これは韓国大統領府の政策室長である金容範(キム·ヨンボム)さんがボンクラであることの証明のような話です。

金容範(キム·ヨンボム)さんが主導して拙速に市場に投入させた「単一銘柄レバレッジETF」ですが、急きょ新規上場停止になりました。
2026年07月17日、金融委員会が以下のプレスリリースを出しました。
⇒参照・引用元:『韓国 金融委員会』公式サイト「관계기관 합동, 단일종목 레버리지 상품(ETF·ETN) 보완방안 마련」
PDFで8ページもあるプレスリリースですが、要所を和訳すれば以下のようになります。
(前略)
【1】市場内の過熱競争の緩和(即時施行)
まず、単一銘柄レバレッジ商品の需要が急速に増加していることを踏まえ、市場が安定するまでの間、インバース商品およびカバードコール商品を含む単一銘柄商品の新規上場を暫定的に中断する。また、すでに上場・取引されている単一銘柄レバレッジ商品についても、証券会社・運用会社などによる広告およびイベント性マーケティングを即時禁止する。
【2】投資家保護体制の改善
① 乖離率管理の強化(すべてのETF・ETNに適用)投資家が、単一銘柄レバレッジ商品を実際の資産価値より高く買い、安く売ることがないよう、乖離率の管理も強化する。
※「乖離率」とは、市場価格と実質価値との差を示し、市場価格が適正価値にどの程度近いかを判断する指標である。
計算式
(当日終値-取引終了時純資産価値)÷ 取引終了時純資産価値 × 100
まず、証券会社および運用会社の乖離率管理責任を強化する(08月施行予定)。
①証券会社(流動性供給者:Liquidity Provider、以下「LP」)の乖離率管理義務基準を、現行の国内3%から2%へ強化する。
②証券会社が故意または重大な過失により乖離率管理義務に違反した場合には、韓国取引所が当該証券会社による新規銘柄の流動性供給業務を制限できるよう制度を整備する。
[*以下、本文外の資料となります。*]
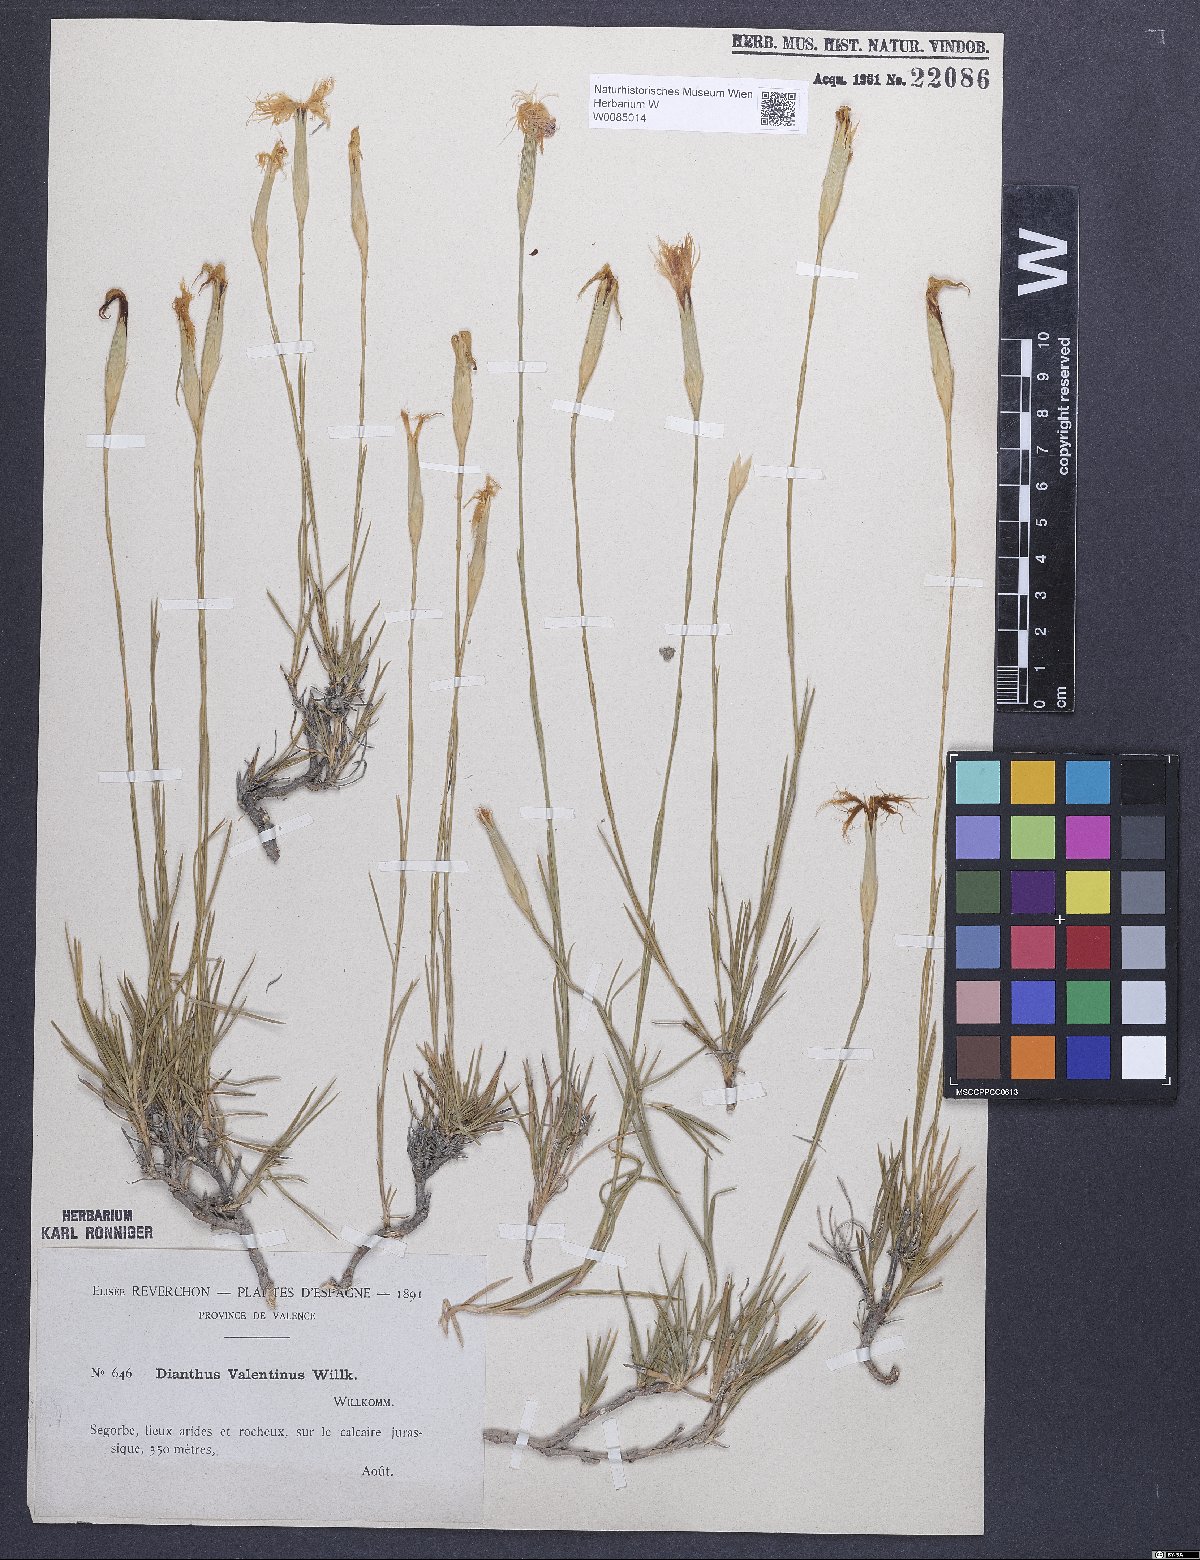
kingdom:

③運用会社が運用するETFが韓国取引所の定める適正乖離率に違反した場合には、当該運用会社の新規ETF上場を制限することも検討する。
(後略)
当該ETFの新規上場停止、また宣伝を行うことを即時停止しました。
変動性を拡大し、異常なほど高まったボラティリティー
この措置の背景として、単一銘柄レバレッジ商品が05月27日に発売された後、異常な買われ、その取引金額が急拡大したことを指摘しています。
このリリースによれば全16銘柄で、
時価総額
05月27日の上場時:4兆4,000億ウォン
7月15日現在:11兆9,000億ウォン
ですから、時価総額は上場時の2.7倍に膨らみました。
売買代金
05月27日:10兆4,000億ウォン
07月15日現在:13兆ウォン
売買金額は1.25倍に拡大しています。
KOSPIに占める『サムスン電子』・『SKハイニックス』の時価総額比率は、以下のように異常な拡大を見せています。
2025年末:34%
2026年04月末:41%
05月26日:49%
07月15日:52%
『サムスン電子』と『SKハイニックス』の株価が下落すると、市場全体に甚大な被害を与える構造となっており、実際上掲のとおり、ボラティリティーは破壊的なほど高まっています。
これが阿鼻叫喚の地獄絵図を現出せしめるのです。
今さらその説明? 何も知らない素人が購入しているのだ
傑作なことに金融委員会は、別添付資料で、
「(2)単一銘柄レバレッジ・インバース商品は、短期間で損失が拡大(レバレッジ効果)する可能性があり、横ばい相場でも損失(負の複利効果)が生じることがあるため、長期投資よりも短期投資に適した商品です」
――と、「えっ、今さらそんな説明をするの?」という解説を入れています。
<<例>>
指数が20%下落した後、20%上昇した場合、通常商品(×1)では、
100 ⇒ 80 ⇒ 96
で、4%の損失
しかしレバレッジ商品(×2)では、
100 ⇒ 60 ⇒ 84
で、16%の損失
――となるのです。いまさらこのような説明を入れるというのは、博打好きの韓国の皆さんが、いかに何も知らないで当該商品にお金を突っ込んだかを示しているでしょう。
韓国人がどうなろうと知ったことではありませんが、そのうち「商品説明を受けていなかった。お金を返せ」と言い出すのではないでしょうか。